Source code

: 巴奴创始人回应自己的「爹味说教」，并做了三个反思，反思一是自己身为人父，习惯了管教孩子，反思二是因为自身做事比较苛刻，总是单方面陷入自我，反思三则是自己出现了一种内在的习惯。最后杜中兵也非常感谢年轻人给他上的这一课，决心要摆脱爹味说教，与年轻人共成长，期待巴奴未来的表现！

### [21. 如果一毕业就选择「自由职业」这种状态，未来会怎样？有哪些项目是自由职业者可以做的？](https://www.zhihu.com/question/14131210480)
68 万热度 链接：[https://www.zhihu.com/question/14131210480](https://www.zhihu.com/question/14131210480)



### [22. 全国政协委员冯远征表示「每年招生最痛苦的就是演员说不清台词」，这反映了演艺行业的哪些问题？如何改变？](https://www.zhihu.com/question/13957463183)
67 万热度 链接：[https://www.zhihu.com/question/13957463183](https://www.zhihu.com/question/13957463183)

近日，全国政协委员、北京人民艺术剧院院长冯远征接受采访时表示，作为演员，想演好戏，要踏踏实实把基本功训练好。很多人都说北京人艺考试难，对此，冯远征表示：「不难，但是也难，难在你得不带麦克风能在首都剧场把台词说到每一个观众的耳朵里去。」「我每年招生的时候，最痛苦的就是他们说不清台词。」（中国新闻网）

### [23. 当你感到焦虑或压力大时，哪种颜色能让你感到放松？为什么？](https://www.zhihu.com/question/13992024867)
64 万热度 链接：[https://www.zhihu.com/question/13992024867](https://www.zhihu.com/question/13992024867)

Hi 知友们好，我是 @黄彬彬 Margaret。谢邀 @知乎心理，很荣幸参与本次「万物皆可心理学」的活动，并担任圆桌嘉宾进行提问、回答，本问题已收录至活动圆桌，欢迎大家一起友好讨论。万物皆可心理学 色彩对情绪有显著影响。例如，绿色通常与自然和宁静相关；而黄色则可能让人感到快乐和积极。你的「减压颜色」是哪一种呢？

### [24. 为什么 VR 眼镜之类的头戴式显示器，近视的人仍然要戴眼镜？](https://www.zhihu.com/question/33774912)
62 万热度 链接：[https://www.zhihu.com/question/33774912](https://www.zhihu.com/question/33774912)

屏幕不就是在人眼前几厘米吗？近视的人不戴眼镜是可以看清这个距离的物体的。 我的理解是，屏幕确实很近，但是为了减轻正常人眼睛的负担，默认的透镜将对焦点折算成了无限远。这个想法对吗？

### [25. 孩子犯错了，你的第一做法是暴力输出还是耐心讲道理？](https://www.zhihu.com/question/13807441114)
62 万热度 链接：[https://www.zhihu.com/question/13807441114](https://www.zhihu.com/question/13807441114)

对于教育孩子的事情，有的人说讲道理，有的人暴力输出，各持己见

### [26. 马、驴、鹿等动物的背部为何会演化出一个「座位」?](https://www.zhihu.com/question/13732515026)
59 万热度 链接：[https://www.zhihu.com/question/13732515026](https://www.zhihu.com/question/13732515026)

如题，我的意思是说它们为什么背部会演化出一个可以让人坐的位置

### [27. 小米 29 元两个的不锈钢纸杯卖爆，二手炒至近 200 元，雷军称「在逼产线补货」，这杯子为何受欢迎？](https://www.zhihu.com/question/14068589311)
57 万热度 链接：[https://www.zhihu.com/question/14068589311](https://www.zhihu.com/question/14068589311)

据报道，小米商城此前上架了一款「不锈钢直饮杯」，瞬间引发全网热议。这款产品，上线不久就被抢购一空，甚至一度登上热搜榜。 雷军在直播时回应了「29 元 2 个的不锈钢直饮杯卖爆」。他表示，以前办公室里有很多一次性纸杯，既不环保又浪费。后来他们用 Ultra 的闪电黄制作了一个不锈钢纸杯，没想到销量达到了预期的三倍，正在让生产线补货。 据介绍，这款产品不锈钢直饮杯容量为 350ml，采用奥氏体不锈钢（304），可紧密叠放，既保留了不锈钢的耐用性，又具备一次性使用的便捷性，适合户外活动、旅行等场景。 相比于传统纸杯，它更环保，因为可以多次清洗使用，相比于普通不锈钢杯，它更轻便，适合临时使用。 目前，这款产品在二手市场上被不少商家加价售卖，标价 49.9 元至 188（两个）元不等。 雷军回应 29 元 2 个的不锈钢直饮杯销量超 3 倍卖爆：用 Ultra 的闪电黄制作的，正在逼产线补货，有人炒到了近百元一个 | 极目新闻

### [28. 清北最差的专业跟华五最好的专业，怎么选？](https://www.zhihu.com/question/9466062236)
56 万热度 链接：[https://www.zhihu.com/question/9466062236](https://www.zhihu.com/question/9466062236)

*What you will do:* Find each line in the data above that contains the string "哪种颜色能让你感到放松", and copy every such line in full. Case counts.

*Response area:*
### [23. 当你感到焦虑或压力大时，哪种颜色能让你感到放松？为什么？](https://www.zhihu.com/question/13992024867)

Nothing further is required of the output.